[Stored data entries]
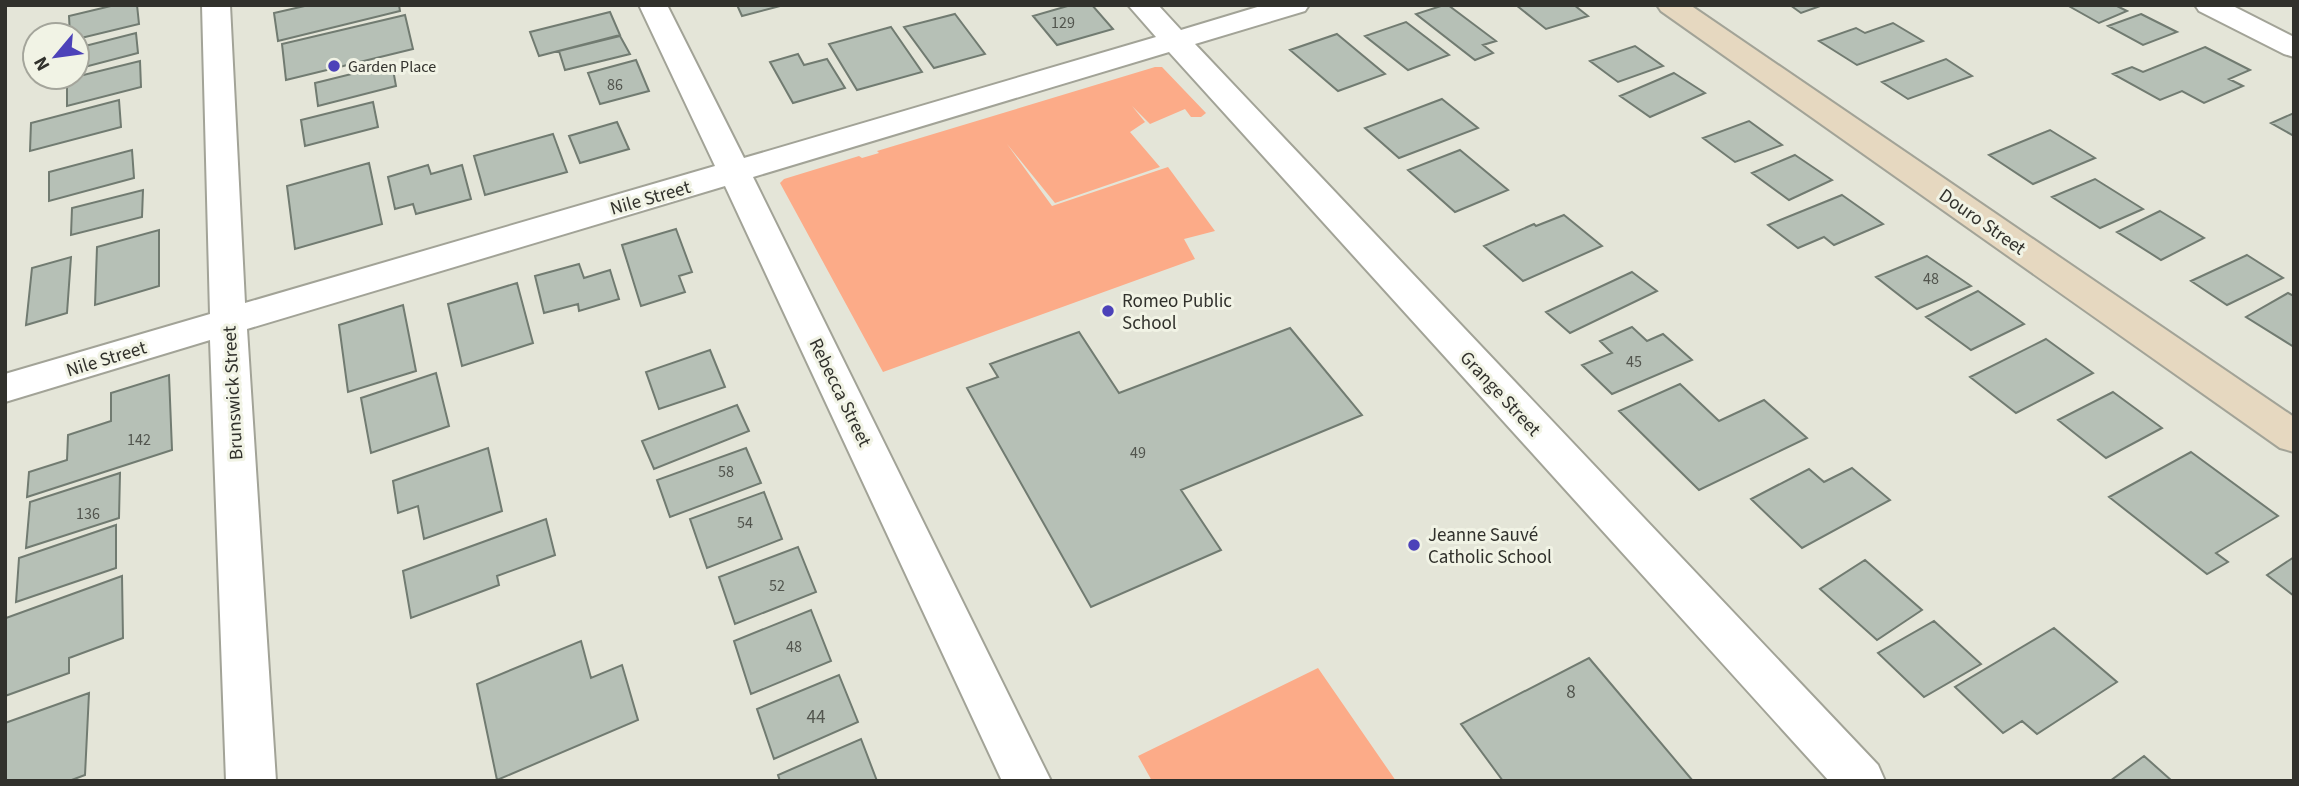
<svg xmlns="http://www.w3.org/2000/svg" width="2299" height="786" viewBox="0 0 2299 786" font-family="'Source Sans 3',sans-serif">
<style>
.green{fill:#fcab88}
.building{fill:#b6c0b6;stroke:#717b71;stroke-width:2}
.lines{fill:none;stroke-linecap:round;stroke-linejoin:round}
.street-casing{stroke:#a2a397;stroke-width:4}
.secondary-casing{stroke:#a2a397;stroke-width:4}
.street{fill:#fff;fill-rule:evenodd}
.secondary{fill:#e6d8c0;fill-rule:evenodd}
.poi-dot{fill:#4c42b9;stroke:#f1f3e5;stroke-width:2.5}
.labels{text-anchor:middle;stroke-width:6;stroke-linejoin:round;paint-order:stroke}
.number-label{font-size:16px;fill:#52554e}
.far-poi-label{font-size:16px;fill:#31312c;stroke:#f1f3e5;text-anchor:start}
.street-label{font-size:19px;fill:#31312c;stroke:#f1f3e5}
.poi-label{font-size:19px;fill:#31312c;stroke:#f1f3e5;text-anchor:start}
.near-number-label{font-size:19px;fill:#52554e}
</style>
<rect width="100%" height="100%" fill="#e4e5d8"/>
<path class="green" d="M1155 67H1162L1206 113 1201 117H1191L1185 109 1150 124 1132 106 1145 122 1130 132 1160 167 1055 203 1007 144 1052 206 1168 167 1215 231 1184 239 1195 259 883 372 780 183 784 179 859 156 862 158 879 153 877 151Z
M1318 668 1396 781H1152L1138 756Z"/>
<path class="building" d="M115 5H137L139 24 77 39V35H70L69 16Z
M309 5H399L400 11 278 41 274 13Z
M737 5H784L742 16Z
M1071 5H1092L1113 29 1057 45 1033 16Z
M1444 5H1448L1496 41 1483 45 1493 53 1475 60 1416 14Z
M1516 5H1574L1588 16 1546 29Z
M1790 5H1823L1801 13Z
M2067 5H2115L2127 11 2099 23Z
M610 12 620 35 539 56 530 32Z
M955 14 985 54 934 68 904 27Z
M2141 14 2177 32 2143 45 2108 26Z
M405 15 413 49 286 80 282 44Z
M1406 22 1449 55 1408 70 1365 36Z
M1893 23 1923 41 1857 65 1819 41 1856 28 1865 33Z
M891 27 922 72 857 90 829 44Z
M136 33 138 53 77 69V48Z
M1337 34 1385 74 1338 91 1290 50Z
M620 36 630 54 565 70 559 51Z
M1635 46 1663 66 1618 82 1590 61Z
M2205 47 2250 70 2229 79 2243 86 2204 103 2182 91 2160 100 2113 74 2132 67 2143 72Z
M798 54 804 65 827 59 845 88 793 103 770 62Z
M1946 59 1972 76 1908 99 1882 82Z
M636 60 649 91 600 104 588 73Z
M140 61 141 87 67 106V79Z
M392 64 396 86 318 106 315 83Z
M1674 73 1705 93 1650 117 1620 96Z
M1442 99 1478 128 1399 158 1365 128Z
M119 100 121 127 30 151 31 123Z
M373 102 378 127 305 146 301 120Z
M2294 113V136L2271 123Z
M1749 121 1782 145 1735 162 1703 138Z
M617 122 629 149 580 163 569 136Z
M2050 130 2095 158 2033 184 1989 155Z
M553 134 567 172 485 195 474 156Z
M132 150 134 178 49 201V172Z
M1460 150 1508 190 1455 212 1408 170Z
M1795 155 1832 180 1789 200 1752 173Z
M369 163 382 224 295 249 287 186Z
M428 165 431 174 462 165 471 199 416 214 413 204 395 209 388 177Z
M2095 179 2143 209 2100 228 2052 197Z
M143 190 142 217 71 235 72 208Z
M1842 195 1883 224 1834 245 1824 237 1798 248 1768 225Z
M2160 211 2204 238 2161 260 2117 232Z
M1564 215 1602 246 1523 281 1484 246 1534 224 1536 226Z
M676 229 692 272 679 276 685 292 641 306 622 245Z
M159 230V286L95 305 97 247Z
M2247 255 2283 278 2227 305 2191 281Z
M1927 256 1971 286 1917 309 1876 277Z
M71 257 67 313 26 325 32 268Z
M579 264 584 278 610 270 619 299 579 311 578 304 544 313 535 276Z
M1632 272 1657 291 1570 333 1546 312Z
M517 283 533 343 462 366 448 304Z
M1978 291 2024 324 1971 350 1926 317Z
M2288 293 2294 296V347L2246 317Z
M403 305 416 371 348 392 339 325Z
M1632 327 1647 341 1663 334 1692 360 1612 394 1582 365 1612 353 1600 341Z
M1290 328 1362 415 1181 490 1221 550 1091 607 967 388 998 377 990 364 1079 332 1119 393Z
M2046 339 2093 373 2016 413 1970 377Z
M710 350 725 387 659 409 646 372Z
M436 373 449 426 371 453 361 398Z
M169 375 172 450 27 497 29 472 67 460 68 435 111 421V393Z
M1680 384 1719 421 1764 400 1807 438 1699 490 1619 411Z
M2113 392 2162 428 2106 458 2058 420Z
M737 405 749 431 654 469 642 441Z
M488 448 502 511 424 539 418 506 398 513 393 481Z
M746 448 761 483 670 517 657 480Z
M2191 452 2278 516 2216 553 2228 562 2207 574 2109 497Z
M1852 468 1890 500 1802 548 1751 499 1809 469 1824 482Z
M120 473 119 518 26 548 30 502Z
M764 492 782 539 707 568 690 519Z
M546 519 555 555 497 576 499 585 411 618 403 571Z
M116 525V568L16 602 19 558Z
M798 547 816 592 735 624 719 577Z
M2294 557V596L2267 575Z
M1865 560 1922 610 1877 640 1820 589Z
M122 576 123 638 69 658V673L5 696 6 618Z
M811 610 831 661 751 694 734 641Z
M1934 621 1981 664 1924 697 1878 653Z
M2054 628 2117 682 2037 734 2022 721 2003 733 1955 687Z
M581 641 591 678 622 665 638 720 497 780 477 684Z
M1589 658 1693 781H1503L1461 724Z
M839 675 858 722 774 759 757 709Z
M89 693 85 775 69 781H5V723Z
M861 739 877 781H780L778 775Z
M2144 756 2172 781H2110Z"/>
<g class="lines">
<defs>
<path id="street" d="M202 5H230L245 303 715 166 639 5H667L744 158 1156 37 1128 5H1158L1181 30 1264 5H1309L1305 11 1195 44 1878 765 1885 781H1829L1169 52 753 177 1051 781H1002L725 186 247 329 276 781H226L210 340 5 402V374L210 314Z
M2195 5H2231L2294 37V57L2284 54 2199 11Z"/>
<path id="secondary" d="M1657 5H1690L2294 417V452L2280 448 1661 11Z"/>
</defs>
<use href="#street" class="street-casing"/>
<use href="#secondary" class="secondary-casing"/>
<use href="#street" class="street"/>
<use href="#secondary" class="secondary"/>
</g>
<g class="poi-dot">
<circle cx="334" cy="66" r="7"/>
<circle cx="1108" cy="311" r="7"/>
<circle cx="1414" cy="545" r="7"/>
</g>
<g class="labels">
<g class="number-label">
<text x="1063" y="28">129</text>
<text x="615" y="90">86</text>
<text x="1931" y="284">48</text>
<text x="1634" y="367">45</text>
<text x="139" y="445">142</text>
<text x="1138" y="458">49</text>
<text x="726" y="477">58</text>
<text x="88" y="519">136</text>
<text x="745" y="528">54</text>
<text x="777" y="591">52</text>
<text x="794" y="652">48</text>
</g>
<g class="far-poi-label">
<text x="348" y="72">Garden Place</text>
</g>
<g class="street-label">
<text transform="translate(650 197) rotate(-16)" y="7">Nile Street</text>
<text transform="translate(1983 221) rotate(35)" y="7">Douro Street</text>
<text transform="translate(106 358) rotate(-17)" y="7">Nile Street</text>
<text transform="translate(841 392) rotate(64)" y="7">Rebecca Street</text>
<text transform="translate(232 393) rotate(-93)" y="7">Brunswick Street</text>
<text transform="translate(1501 393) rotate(47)" y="7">Grange Street</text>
</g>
<g class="poi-label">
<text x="1122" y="307">Romeo Public<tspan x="1122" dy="22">School</tspan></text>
<text x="1428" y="541">Jeanne Sauvé<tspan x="1428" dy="22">Catholic School</tspan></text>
</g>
<g class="near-number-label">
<text x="1571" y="698">8</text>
<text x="816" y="723">44</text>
</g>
</g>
<rect width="2299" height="786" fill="none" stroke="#31312c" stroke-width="14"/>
<g transform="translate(56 56) rotate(241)"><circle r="33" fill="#f1f3e5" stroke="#a4a59b" stroke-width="2"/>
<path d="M0-5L12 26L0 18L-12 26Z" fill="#4c42b9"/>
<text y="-10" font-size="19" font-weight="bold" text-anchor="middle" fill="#31312c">N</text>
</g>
</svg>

# What you have to do
Pull every line containing "round" from the data.

# Output for this task
.lines{fill:none;stroke-linecap:round;stroke-linejoin:round}
.labels{text-anchor:middle;stroke-width:6;stroke-linejoin:round;paint-order:stroke}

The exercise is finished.